LAUSR

Abstract Technological advances in avionics systems and components have facilitated the introduction of progressively more integrated and automated Human-Machine Interfaces and Interactions (HMI2) on-board civil and military aircraft. A detailed review of these HMI2 evolutions is presented, addressing both manned aircraft (fixed and rotary wing) and Remotely Piloted Aircraft System (RPAS) specificities for the most fundamental flight tasks: aviate, navigate, communicate and manage. Due to the large variability in mission requirements, greater emphasis is given to safety-critical displays, command and control functions as well as associated technology developments.

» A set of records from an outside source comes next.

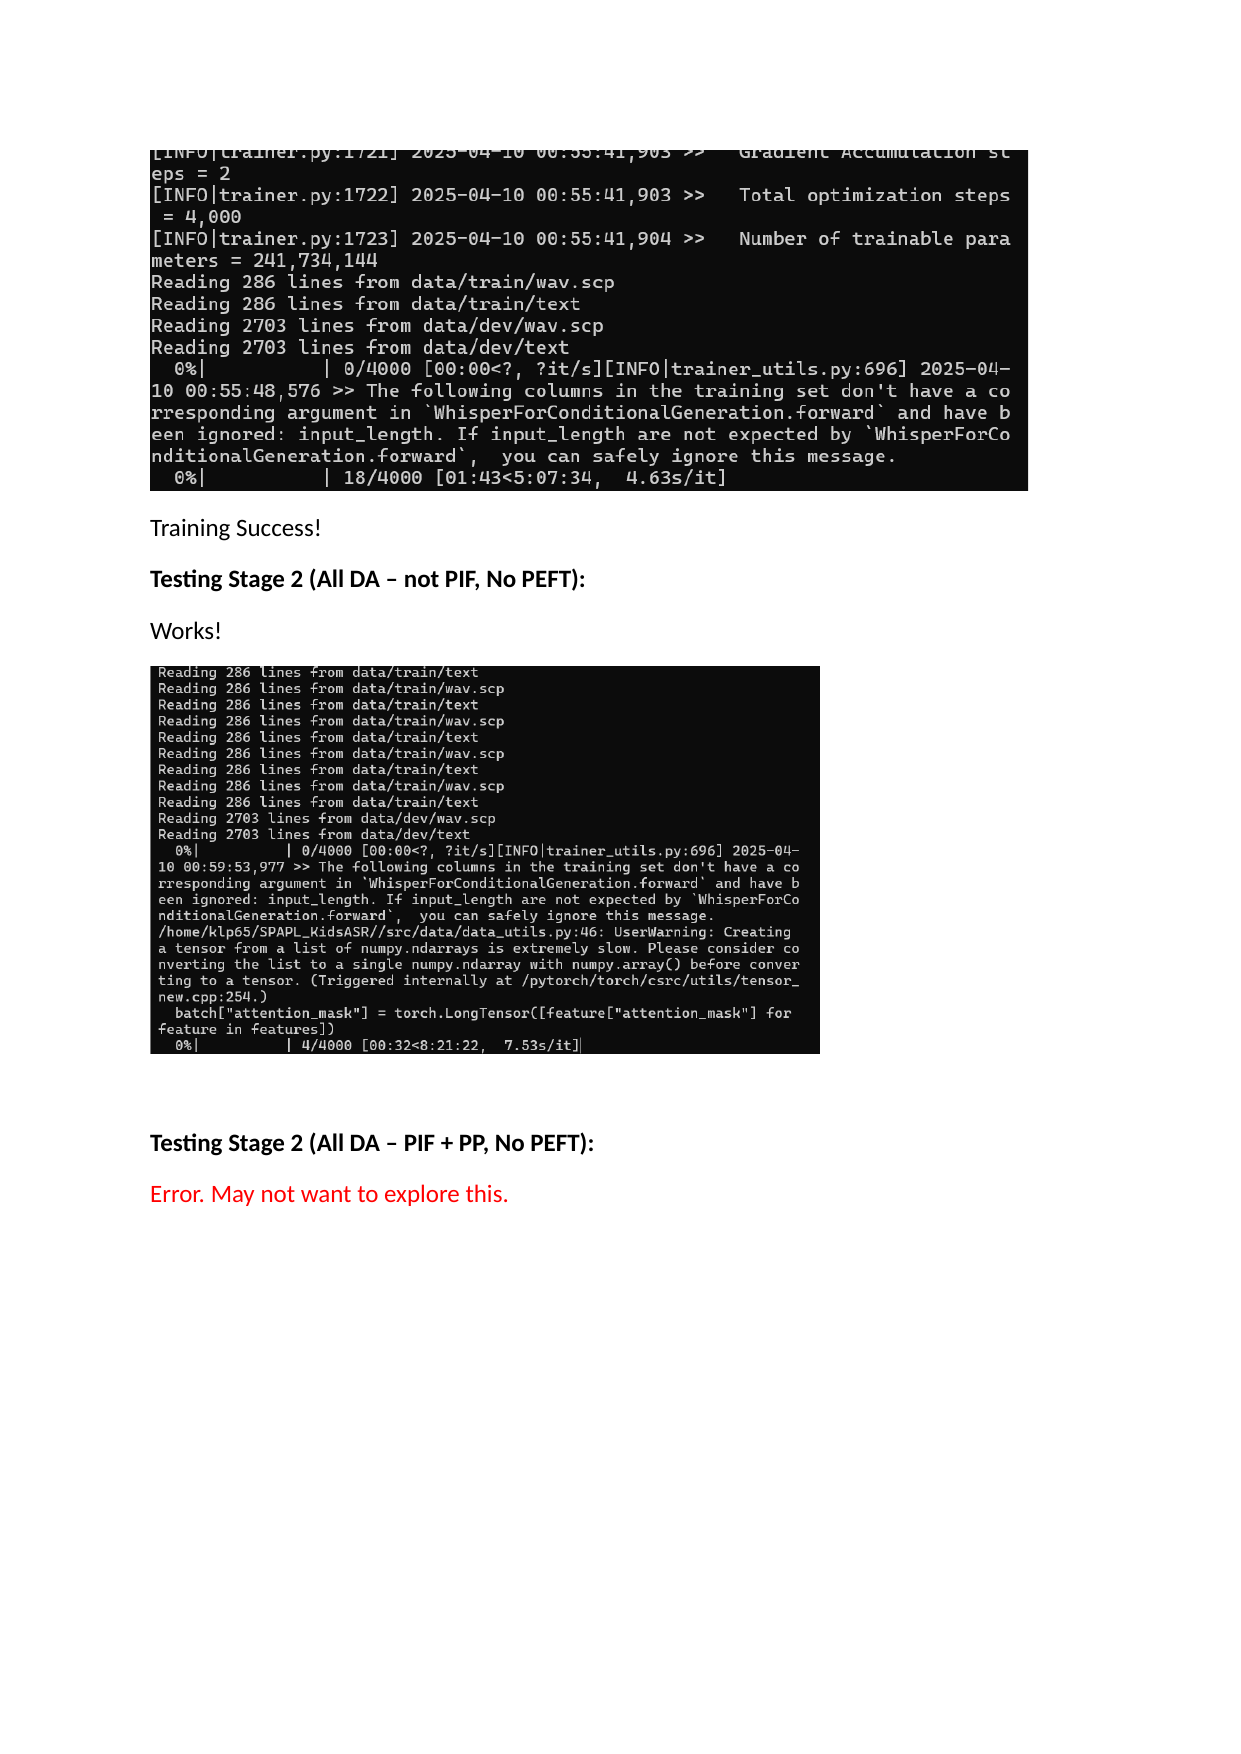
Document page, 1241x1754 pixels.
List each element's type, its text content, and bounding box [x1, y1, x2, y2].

text Error. May not want to explore this. [150, 1178, 1090, 1209]
text Works! [150, 615, 1090, 646]
picture [150, 666, 820, 1054]
text Training Success! [150, 512, 1090, 542]
picture [150, 150, 1029, 491]
text Testing Stage 2 (All DA – PIF + PP, No PEFT): [150, 1127, 1090, 1157]
text Testing Stage 2 (All DA – not PIF, No PEFT): [150, 563, 1090, 594]
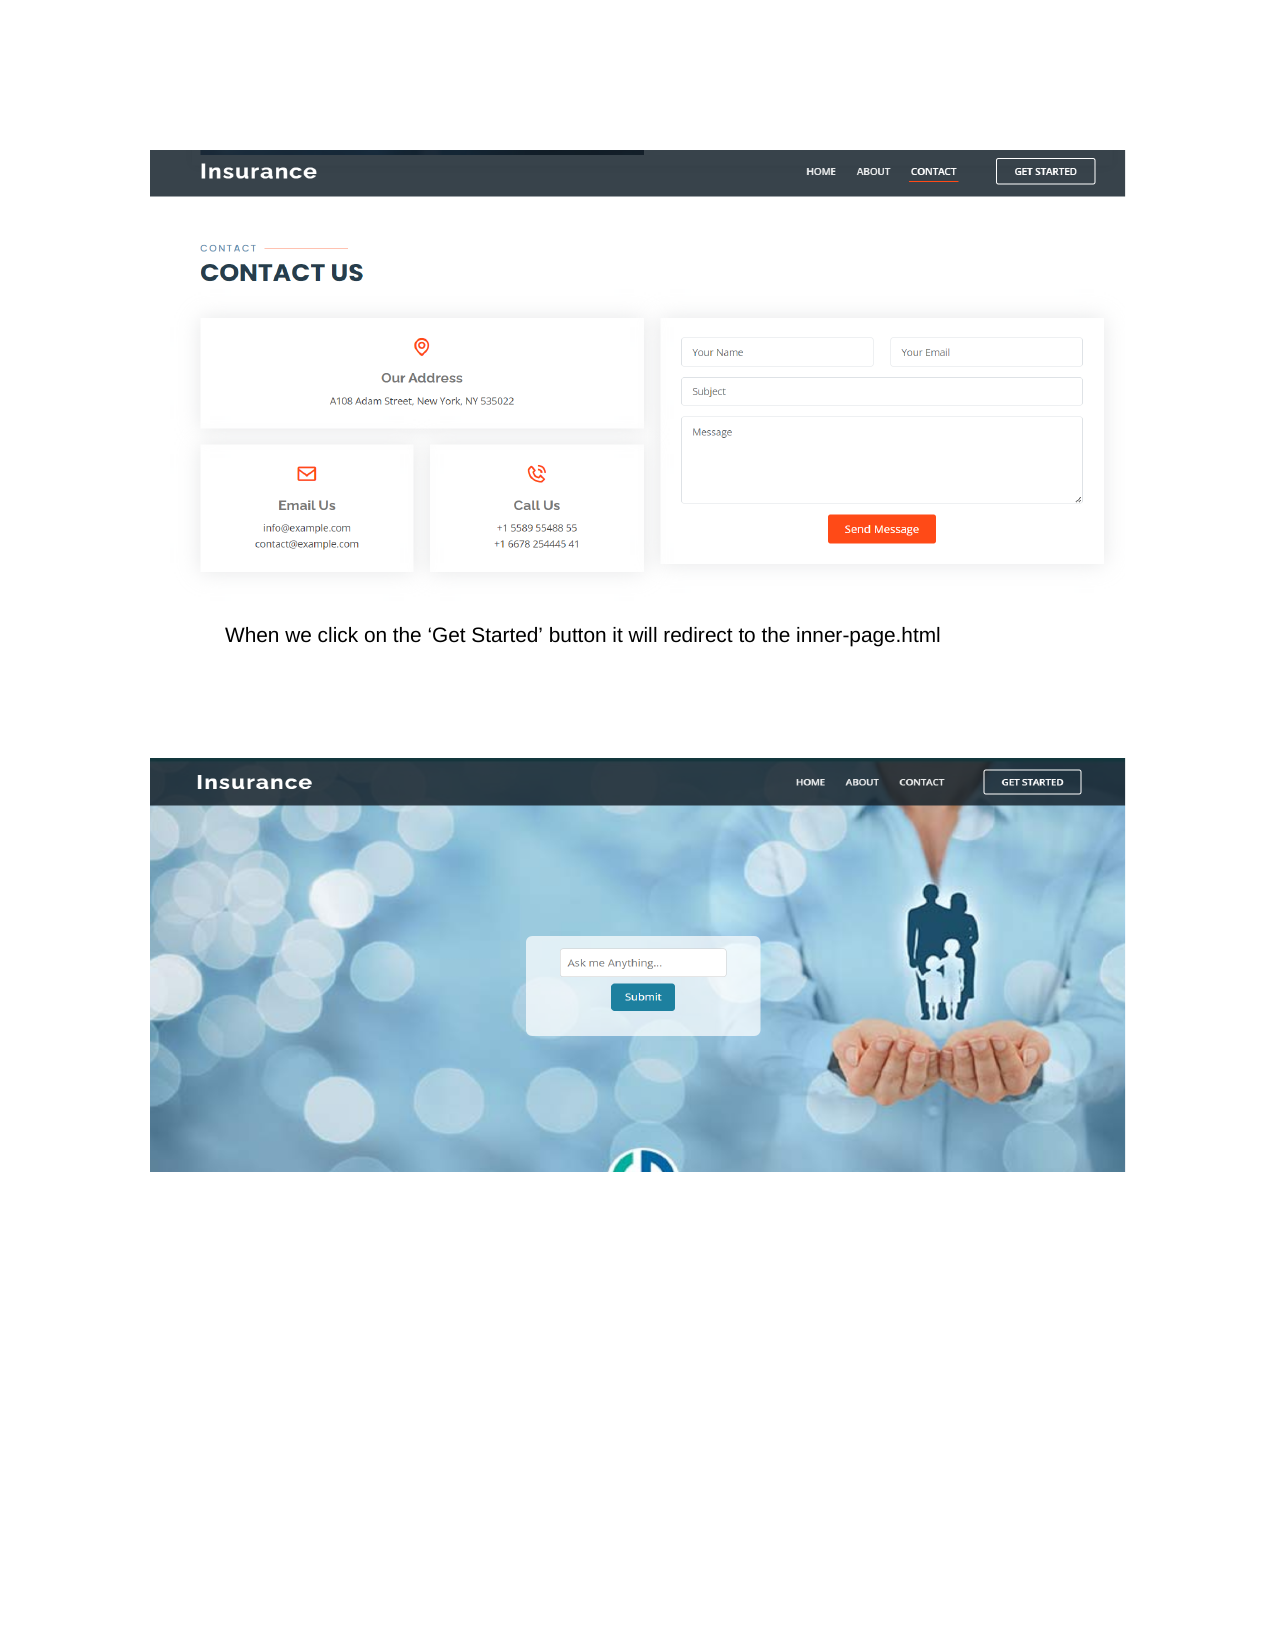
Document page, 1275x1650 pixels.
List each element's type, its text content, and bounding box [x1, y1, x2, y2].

text When we click on the ‘Get Started’ button it will redirect to the inner-page.html [150, 623, 1125, 647]
picture [150, 150, 1126, 605]
picture [150, 758, 1125, 1172]
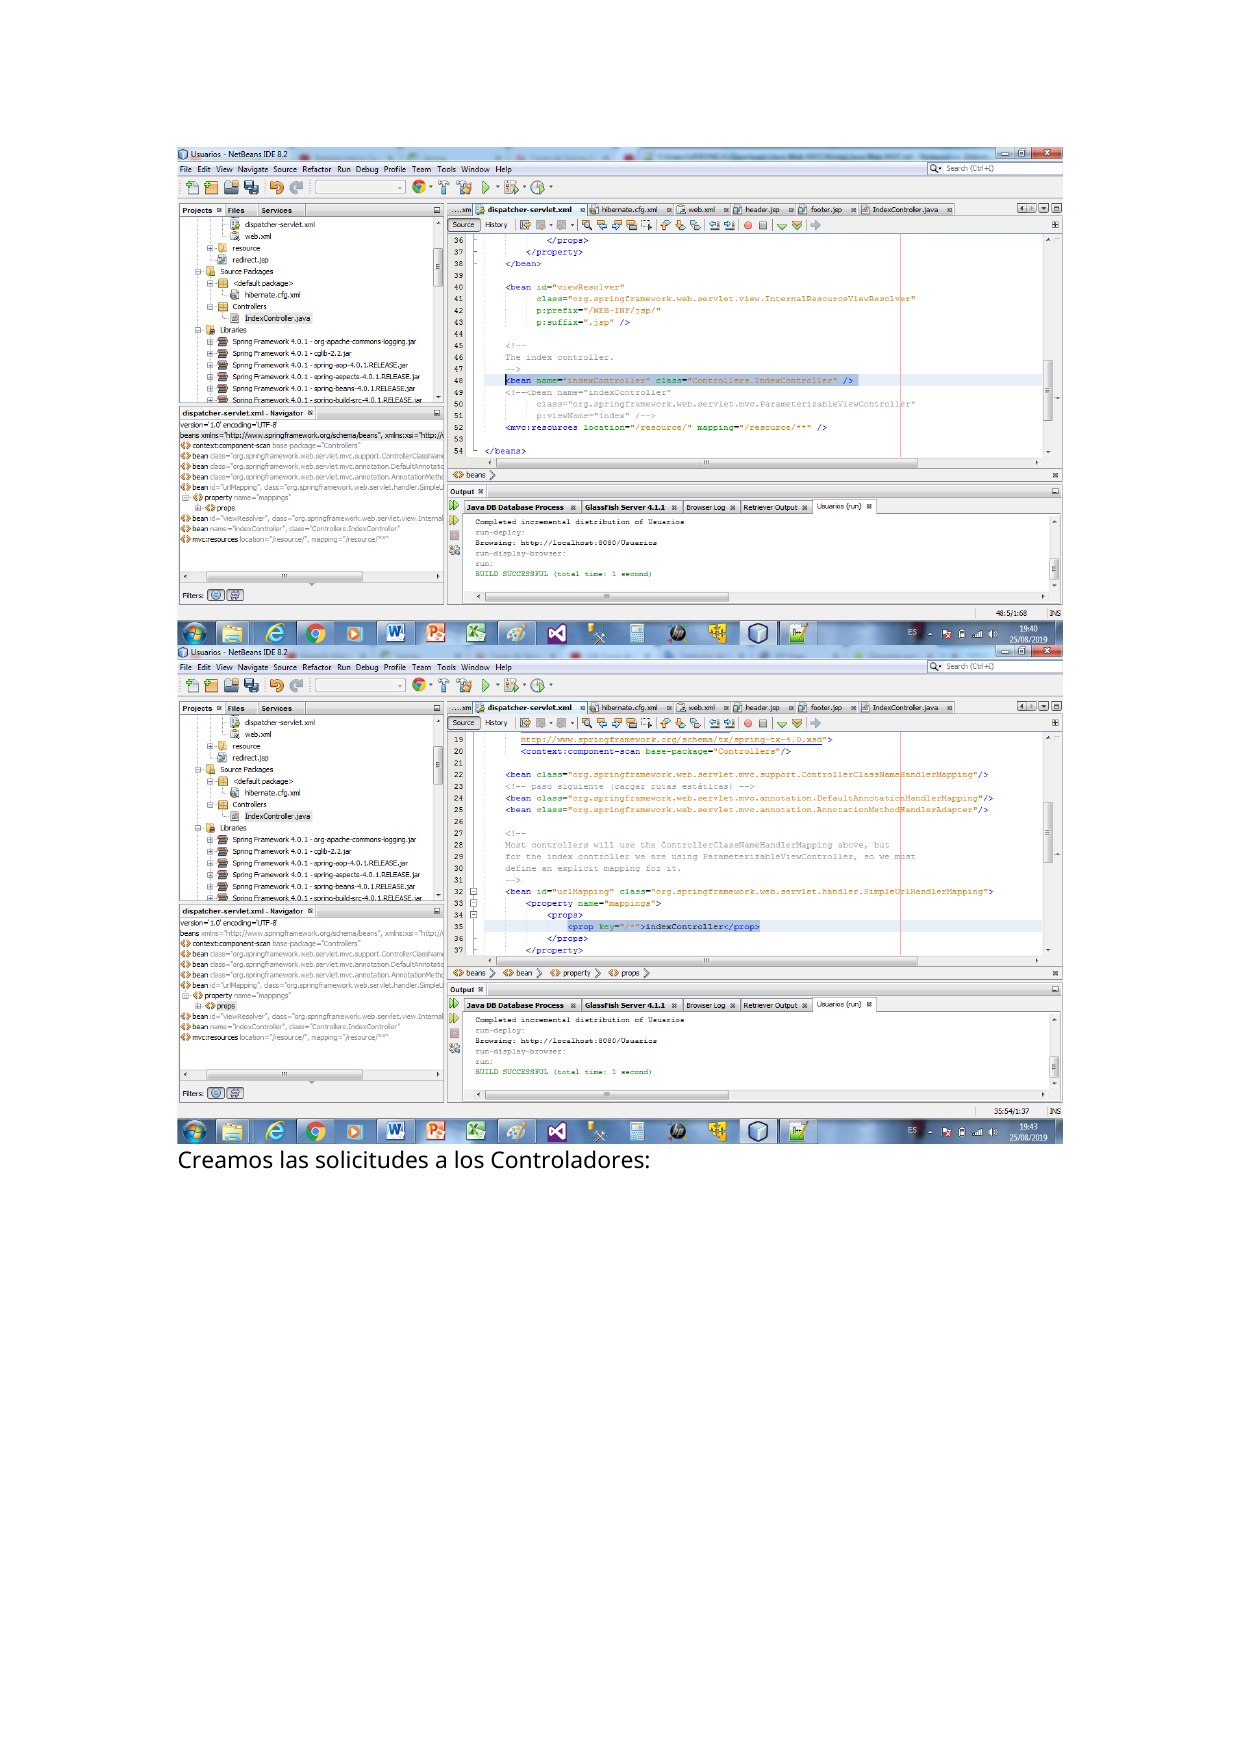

Additionally, a top-level definition of RPAS mission-essential functionalities is provided, addressing planning and real-time decision support for single and multi-aircraft operations. While current displays are able to integrate and fuse information from several sources to perform a range of different functions, these displays have limited adaptability. Further development to increase HMI2 adaptiveness has significant potential to enhance the human operator's effectiveness, thereby contributing to safer and more efficient operations. The adaptive HMI2 concepts in the literature contain three common elements. These elements comprise the ability to assess the system and environmental states; the ability to assess the operator states; and the ability to adapt the HMI2 according to the first two elements. While still an emerging area of research, HMI2 adaptation driven by human performance and cognition has the potential to greatly enhance human-machine teaming through varying the system support according to the user's needs. However, one of the outstanding challenges in the design of such adaptive systems is the development of suitable models and algorithms to describe human performance and cognitive states based on real-time sensor measurements. After reviewing the state-of-research in human performance assessment and adaptation techniques, detailed recommendations are provided to support the integration of such techniques in the HMI2 of future Communications, Navigations, Surveillance (CNS), Air Traffic Management (CNS/ATM) and Avionics (CNS + A) systems.